# Study text
·····

In the above-described control, a toner is deposited on the drum 24 by the bias Vb having a predetermined potential difference from the background potential Vo of the drum 24 in the opposite relation to the ordinary image formation as to the size. The bias Vb is shifted such that the output Vk of the photosensor remains constant, whereby the bias Vb is maintained constant relative to the background potential Vo. At this instant, the deviation of the effective bias is corrected rapidly due to the above-stated potential difference, thereby enhancing the image quality.

3rd Embodiment

This embodiment pertains to the improvement in Vk control. The two embodiments described above shift the bias stepwise over a range of about 8 volts. This, however, is apt to increase the necessary correction time in which the effective bias will be reached and, when the ambient conditions change noticeably, apt to appear rather redundant in setting an optimal image density. This embodiment overcomes such a shortcoming.

·····

# Entries provided

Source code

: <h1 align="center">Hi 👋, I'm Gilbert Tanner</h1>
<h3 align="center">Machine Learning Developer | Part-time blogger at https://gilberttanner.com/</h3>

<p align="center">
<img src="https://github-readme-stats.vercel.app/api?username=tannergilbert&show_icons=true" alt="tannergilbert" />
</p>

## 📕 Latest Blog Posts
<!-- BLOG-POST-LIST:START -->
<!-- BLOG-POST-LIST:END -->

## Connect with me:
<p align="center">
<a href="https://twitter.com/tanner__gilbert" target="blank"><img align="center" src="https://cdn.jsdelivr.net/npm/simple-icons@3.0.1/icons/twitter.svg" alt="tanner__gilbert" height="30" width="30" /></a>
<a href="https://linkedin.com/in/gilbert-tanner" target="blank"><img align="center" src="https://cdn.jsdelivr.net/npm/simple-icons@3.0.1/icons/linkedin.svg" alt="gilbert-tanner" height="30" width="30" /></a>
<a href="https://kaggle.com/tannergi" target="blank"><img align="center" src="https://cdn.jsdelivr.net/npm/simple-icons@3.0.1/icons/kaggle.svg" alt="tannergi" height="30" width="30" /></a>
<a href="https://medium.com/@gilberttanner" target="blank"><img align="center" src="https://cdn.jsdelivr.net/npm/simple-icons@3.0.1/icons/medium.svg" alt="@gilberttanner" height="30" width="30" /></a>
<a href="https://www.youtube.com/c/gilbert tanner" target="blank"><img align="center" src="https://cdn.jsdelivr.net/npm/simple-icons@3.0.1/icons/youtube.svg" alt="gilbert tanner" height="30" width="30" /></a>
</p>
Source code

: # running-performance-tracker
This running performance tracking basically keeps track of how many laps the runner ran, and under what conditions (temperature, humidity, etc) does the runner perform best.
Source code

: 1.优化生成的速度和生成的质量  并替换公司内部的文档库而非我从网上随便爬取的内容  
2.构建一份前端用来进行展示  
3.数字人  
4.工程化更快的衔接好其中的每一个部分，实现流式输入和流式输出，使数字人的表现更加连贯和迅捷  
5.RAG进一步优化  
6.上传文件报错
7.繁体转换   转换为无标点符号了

·····

# Questions
1. Say whether each statement agrees with the toner bias text. Answer yes or no, and quote the deciding words of the text.
(a) The bias Vb is shifted so that the photosensor output Vk stays constant.
(b) The two earlier embodiments shift the bias stepwise over a range of about 8 volts.
(c) The 3rd Embodiment concerns an improvement in how the drum is cleaned.
2. Reproduce the toner bias text word for word, from "3rd Embodiment" up to and including "such a shortcoming.".

# Answer list
1.
(a) Yes: "The bias Vb is shifted such that the output Vk of the photosensor remains constant"
(b) Yes: "The two embodiments described above shift the bias stepwise over a range of about 8 volts."
(c) No: "This embodiment pertains to the improvement in Vk control."

2.
3rd Embodiment

This embodiment pertains to the improvement in Vk control. The two embodiments described above shift the bias stepwise over a range of about 8 volts. This, however, is apt to increase the necessary correction time in which the effective bias will be reached and, when the ambient conditions change noticeably, apt to appear rather redundant in setting an optimal image density. This embodiment overcomes such a shortcoming.